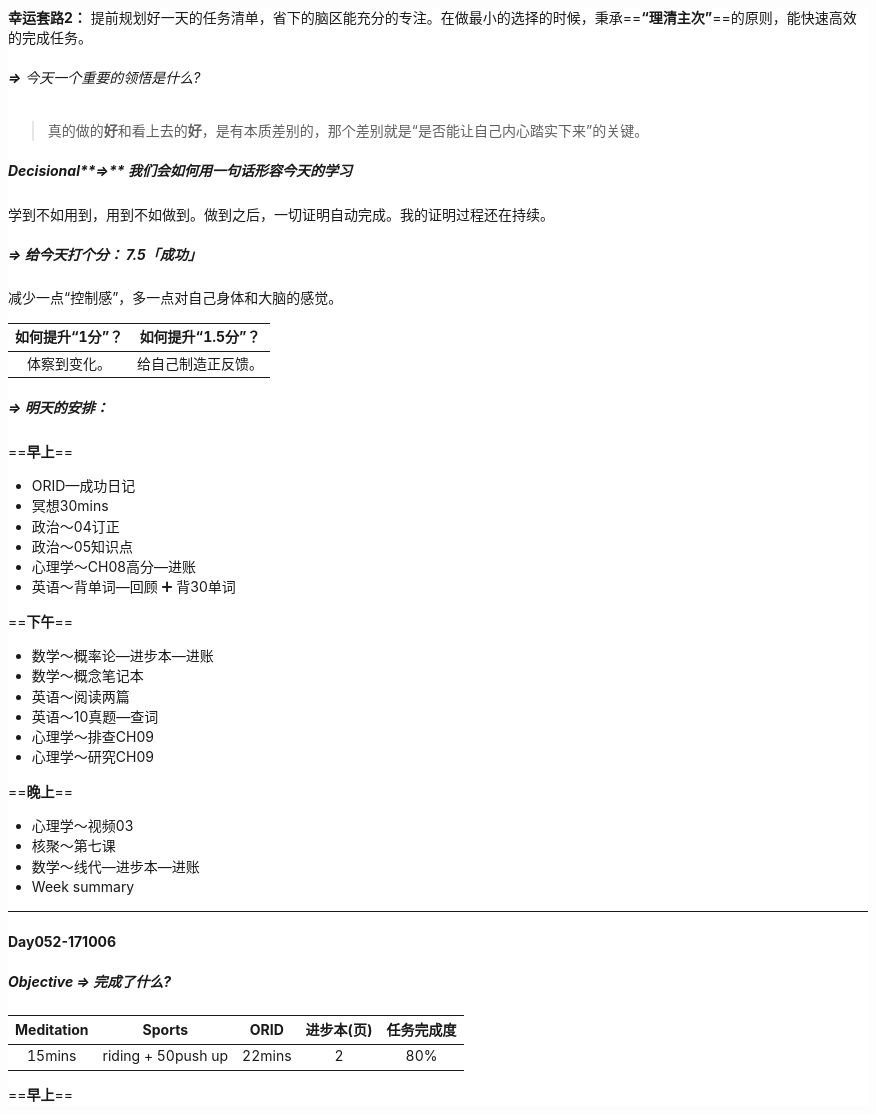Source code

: **幸运套路2：** 提前规划好一天的任务清单，省下的脑区能充分的专注。在做最小的选择的时候，秉承==**“理清主次”**==的原则，能快速高效的完成任务。

###### **=>** 今天一个重要的领悟是什么?

>  真的做的**好**和看上去的**好**，是有本质差别的，那个差别就是“是否能让自己内心踏实下来”的关键。

##### Decisional**=>** 我们会如何用一句话形容今天的学习

学到不如用到，用到不如做到。做到之后，一切证明自动完成。我的证明过程还在持续。

##### **=>** 给今天打个分： **7.5「成功」**

减少一点“控制感”，多一点对自己身体和大脑的感觉。

| 如何提升“**1分**”？ | 如何提升“**1.5分**”？ |
| :-----------: | :-------------: |
|    体察到变化。     |    给自己制造正反馈。    |

##### **=>** 明天的安排：

==**早上**==

-  ORID—成功日记
-  冥想30mins
-  政治～04订正
-  政治～05知识点
-  心理学～CH08高分—进账
-  英语～背单词—回顾 :heavy_plus_sign: 背30单词

==**下午**==

-  数学～概率论—进步本—进账
-  数学～概念笔记本
-  英语～阅读两篇
-  英语～10真题—查词
-  心理学～排查CH09
-  心理学～研究CH09

==**晚上**==

-  心理学～视频03
-  核聚～第七课
-  数学～线代—进步本—进账
-  Week summary

---

#### Day052-171006

##### Objective **=>** 完成了什么?

| Meditation |       Sports       |  ORID  | 进步本(页) | 任务完成度 |
| :--------: | :----------------: | :----: | :----: | :---: |
|   15mins   | riding + 50push up | 22mins |   2    |  80%  |

==**早上**==
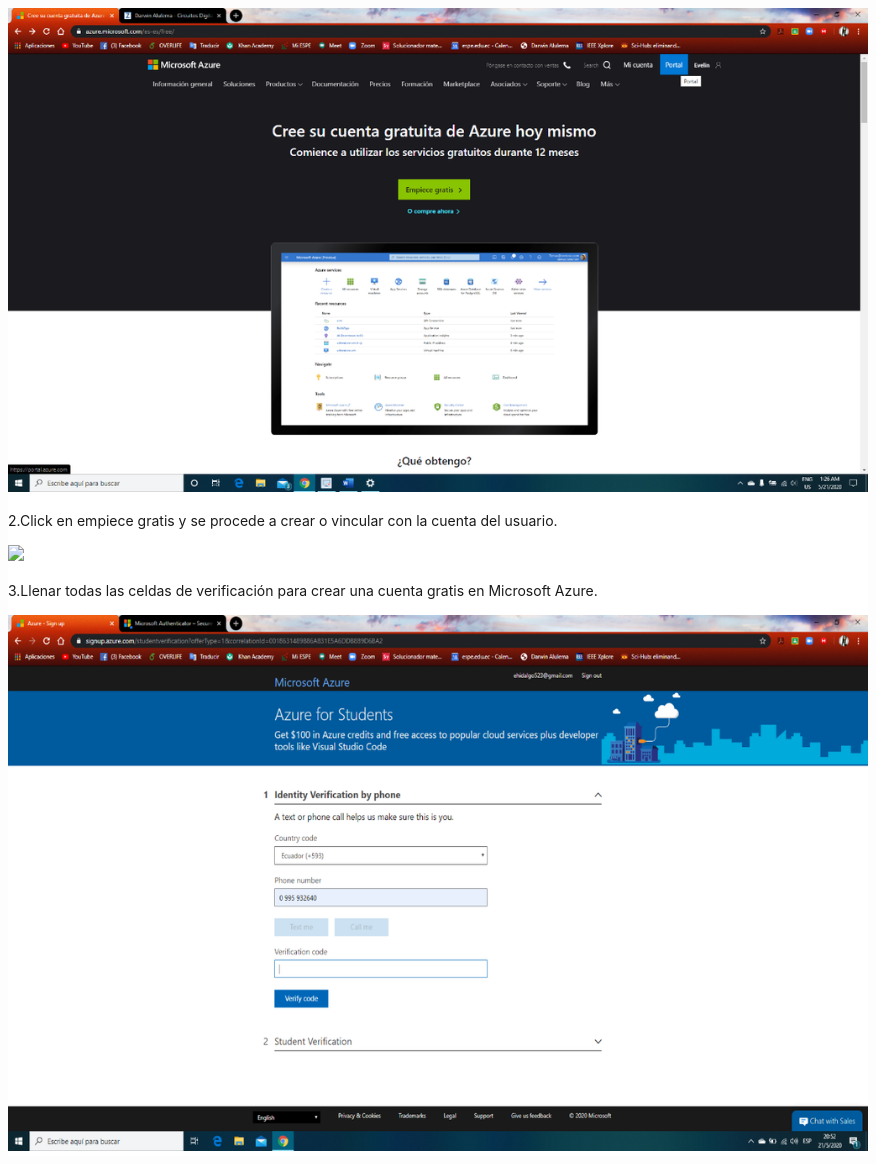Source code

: ![](https://github.com/EvelinHidalgo/MICROSFT-AZURE/blob/master/img/img2.png)

2.Click en empiece gratis y se procede a crear o vincular con la cuenta del usuario.

![](https://github.com/EvelinHidalgo/MICROSFT-AZURE/blob/master/img/img3.png)

3.Llenar todas las celdas de verificación para crear una cuenta gratis en Microsoft Azure.

![](https://github.com/EvelinHidalgo/MICROSFT-AZURE/blob/master/img/img4.png)
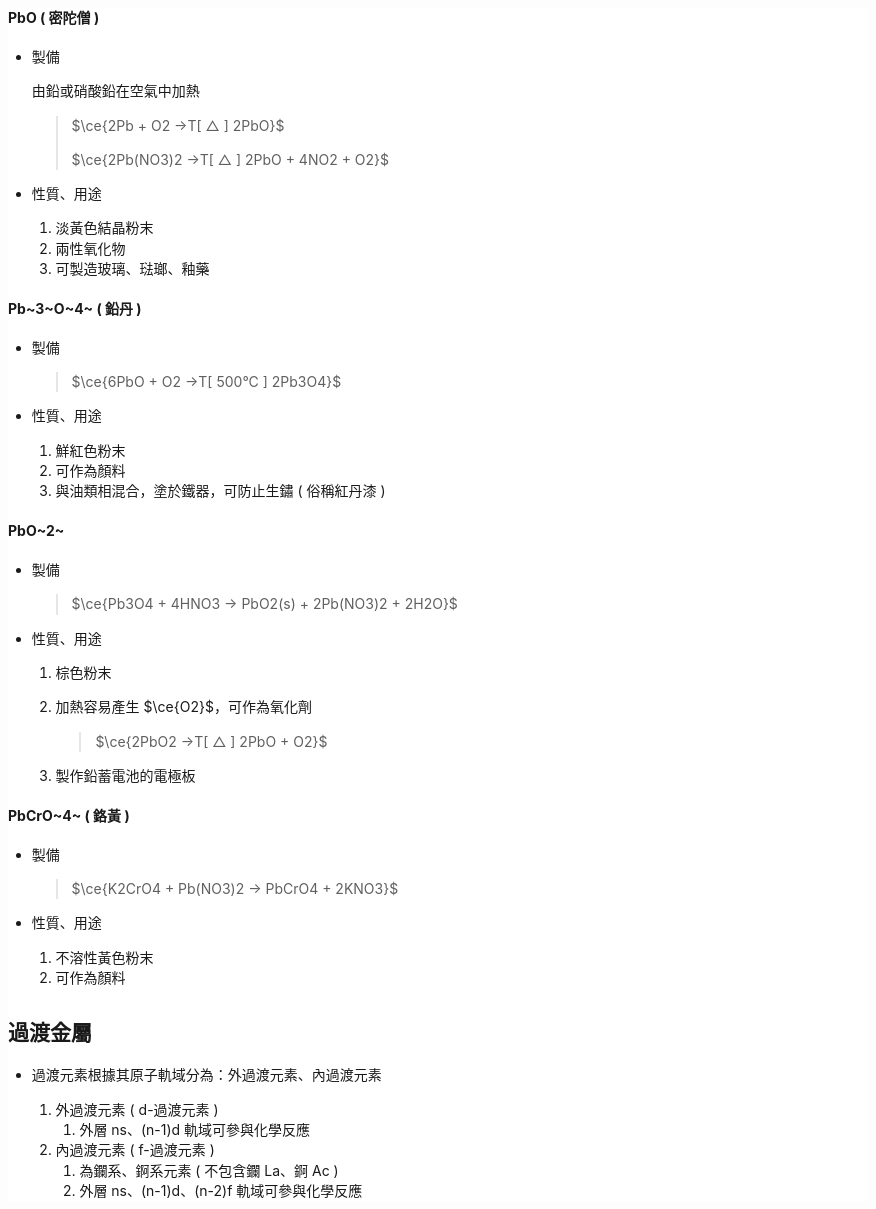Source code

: #### PbO ( 密陀僧 )

- 製備

   由鉛或硝酸鉛在空氣中加熱

  > $\ce{2Pb + O2 ->T[ △ ] 2PbO}$
  >
  > $\ce{2Pb(NO3)2 ->T[ △ ] 2PbO + 4NO2 + O2}$

- 性質、用途

  1. 淡黃色結晶粉末
  2. 兩性氧化物
  3. 可製造玻璃、琺瑯、釉藥

#### Pb~3~O~4~ ( 鉛丹 )

- 製備

  > $\ce{6PbO + O2 ->T[ 500°C ] 2Pb3O4}$

- 性質、用途

  1. 鮮紅色粉末
  2. 可作為顏料
  3. 與油類相混合，塗於鐵器，可防止生鏽 ( 俗稱紅丹漆 )

#### PbO~2~

- 製備

  > $\ce{Pb3O4 + 4HNO3 -> PbO2(s) + 2Pb(NO3)2 + 2H2O}$

- 性質、用途

  1. 棕色粉末

  2. 加熱容易產生 $\ce{O2}$，可作為氧化劑

     > $\ce{2PbO2 ->T[ △ ] 2PbO + O2}$

  3. 製作鉛蓄電池的電極板

#### PbCrO~4~ ( 鉻黃 )

- 製備

  > $\ce{K2CrO4 + Pb(NO3)2 -> PbCrO4 + 2KNO3}$

- 性質、用途

  1. 不溶性黃色粉末
  2. 可作為顏料

## 過渡金屬

- 過渡元素根據其原子軌域分為：外過渡元素、內過渡元素

  1. 外過渡元素 ( d-過渡元素 )
     1. 外層 ns、(n-1)d 軌域可參與化學反應
  2. 內過渡元素 ( f-過渡元素 )
     1. 為鑭系、錒系元素 ( 不包含鑭 La、錒 Ac )
     2. 外層 ns、(n-1)d、(n-2)f 軌域可參與化學反應

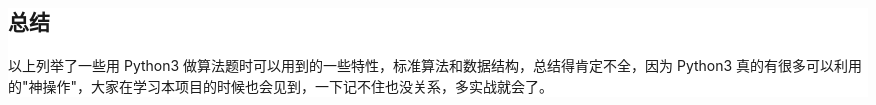 



## 总结

以上列举了一些用 Python3 做算法题时可以用到的一些特性，标准算法和数据结构，总结得肯定不全，因为 Python3 真的有很多可以利用的"神操作"，大家在学习本项目的时候也会见到，一下记不住也没关系，多实战就会了。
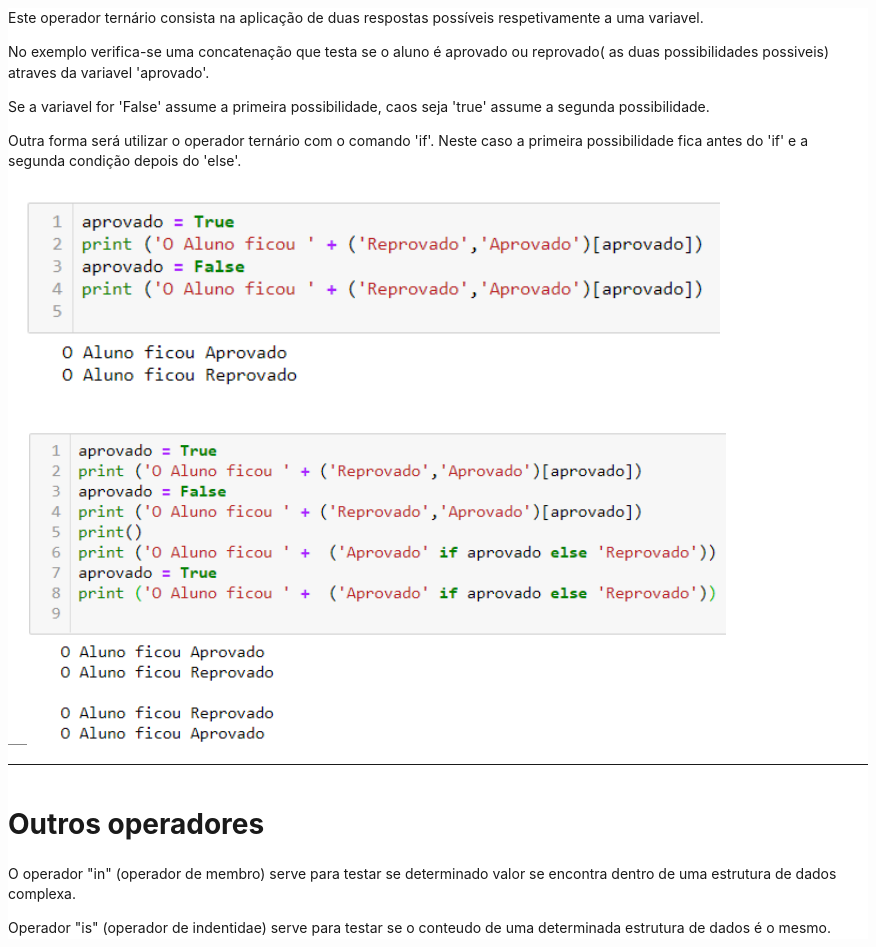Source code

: Este operador ternário consista na aplicação de duas respostas possíveis respetivamente a uma variavel.

No exemplo verifica-se uma concatenação que testa se o aluno é aprovado ou reprovado( as duas possibilidades possiveis) atraves da variavel 'aprovado'.

Se a variavel for 'False' assume a primeira possibilidade, caos seja 'true' assume a segunda possibilidade.

Outra forma será utilizar o operador ternário com o comando 'if'. Neste caso a primeira possibilidade fica antes do 'if' e a segunda condição depois do 'else'.


![Markdown Preview](./image6.png)


--------------------------------------------------------------------------------------------------

# Outros operadores

O operador "in" (operador de membro) serve para testar se determinado valor se encontra dentro de uma estrutura de dados complexa.

Operador "is" (operador de indentidae) serve para testar se o conteudo de uma determinada estrutura de dados é o mesmo.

**Your instructions**
Your copy of the records must be exact and must contain no pictures.

**Answer box**
Source code

: **幸运套路2：** 提前规划好一天的任务清单，省下的脑区能充分的专注。在做最小的选择的时候，秉承==**“理清主次”**==的原则，能快速高效的完成任务。

###### **=>** 今天一个重要的领悟是什么?

>  真的做的**好**和看上去的**好**，是有本质差别的，那个差别就是“是否能让自己内心踏实下来”的关键。

##### Decisional**=>** 我们会如何用一句话形容今天的学习

学到不如用到，用到不如做到。做到之后，一切证明自动完成。我的证明过程还在持续。

##### **=>** 给今天打个分： **7.5「成功」**

减少一点“控制感”，多一点对自己身体和大脑的感觉。

| 如何提升“**1分**”？ | 如何提升“**1.5分**”？ |
| :-----------: | :-------------: |
|    体察到变化。     |    给自己制造正反馈。    |

##### **=>** 明天的安排：

==**早上**==

-  ORID—成功日记
-  冥想30mins
-  政治～04订正
-  政治～05知识点
-  心理学～CH08高分—进账
-  英语～背单词—回顾 :heavy_plus_sign: 背30单词

==**下午**==

-  数学～概率论—进步本—进账
-  数学～概念笔记本
-  英语～阅读两篇
-  英语～10真题—查词
-  心理学～排查CH09
-  心理学～研究CH09

==**晚上**==

-  心理学～视频03
-  核聚～第七课
-  数学～线代—进步本—进账
-  Week summary

---

#### Day052-171006

##### Objective **=>** 完成了什么?

| Meditation |       Sports       |  ORID  | 进步本(页) | 任务完成度 |
| :--------: | :----------------: | :----: | :----: | :---: |
|   15mins   | riding + 50push up | 22mins |   2    |  80%  |

==**早上**==
Source code

: ![](https://github.com/EvelinHidalgo/MICROSFT-AZURE/blob/master/img/img2.png)

2.Click en empiece gratis y se procede a crear o vincular con la cuenta del usuario.

![](https://github.com/EvelinHidalgo/MICROSFT-AZURE/blob/master/img/img3.png)

3.Llenar todas las celdas de verificación para crear una cuenta gratis en Microsoft Azure.

![](https://github.com/EvelinHidalgo/MICROSFT-AZURE/blob/master/img/img4.png)
Source code

: #### PbO ( 密陀僧 )

- 製備

   由鉛或硝酸鉛在空氣中加熱

  > $\ce{2Pb + O2 ->T[ △ ] 2PbO}$
  >
  > $\ce{2Pb(NO3)2 ->T[ △ ] 2PbO + 4NO2 + O2}$

- 性質、用途

  1. 淡黃色結晶粉末
  2. 兩性氧化物
  3. 可製造玻璃、琺瑯、釉藥

#### Pb~3~O~4~ ( 鉛丹 )

- 製備

  > $\ce{6PbO + O2 ->T[ 500°C ] 2Pb3O4}$

- 性質、用途

  1. 鮮紅色粉末
  2. 可作為顏料
  3. 與油類相混合，塗於鐵器，可防止生鏽 ( 俗稱紅丹漆 )

#### PbO~2~

- 製備

  > $\ce{Pb3O4 + 4HNO3 -> PbO2(s) + 2Pb(NO3)2 + 2H2O}$

- 性質、用途

  1. 棕色粉末

  2. 加熱容易產生 $\ce{O2}$，可作為氧化劑

     > $\ce{2PbO2 ->T[ △ ] 2PbO + O2}$

  3. 製作鉛蓄電池的電極板

#### PbCrO~4~ ( 鉻黃 )

- 製備

  > $\ce{K2CrO4 + Pb(NO3)2 -> PbCrO4 + 2KNO3}$

- 性質、用途

  1. 不溶性黃色粉末
  2. 可作為顏料

## 過渡金屬

- 過渡元素根據其原子軌域分為：外過渡元素、內過渡元素

  1. 外過渡元素 ( d-過渡元素 )
     1. 外層 ns、(n-1)d 軌域可參與化學反應
  2. 內過渡元素 ( f-過渡元素 )
     1. 為鑭系、錒系元素 ( 不包含鑭 La、錒 Ac )
     2. 外層 ns、(n-1)d、(n-2)f 軌域可參與化學反應




## 总结

以上列举了一些用 Python3 做算法题时可以用到的一些特性，标准算法和数据结构，总结得肯定不全，因为 Python3 真的有很多可以利用的"神操作"，大家在学习本项目的时候也会见到，一下记不住也没关系，多实战就会了。
Source code

: Este operador ternário consista na aplicação de duas respostas possíveis respetivamente a uma variavel.

No exemplo verifica-se uma concatenação que testa se o aluno é aprovado ou reprovado( as duas possibilidades possiveis) atraves da variavel 'aprovado'.

Se a variavel for 'False' assume a primeira possibilidade, caos seja 'true' assume a segunda possibilidade.

Outra forma será utilizar o operador ternário com o comando 'if'. Neste caso a primeira possibilidade fica antes do 'if' e a segunda condição depois do 'else'.


![Markdown Preview](./image6.png)


--------------------------------------------------------------------------------------------------

# Outros operadores

O operador "in" (operador de membro) serve para testar se determinado valor se encontra dentro de uma estrutura de dados complexa.

Operador "is" (operador de indentidae) serve para testar se o conteudo de uma determinada estrutura de dados é o mesmo.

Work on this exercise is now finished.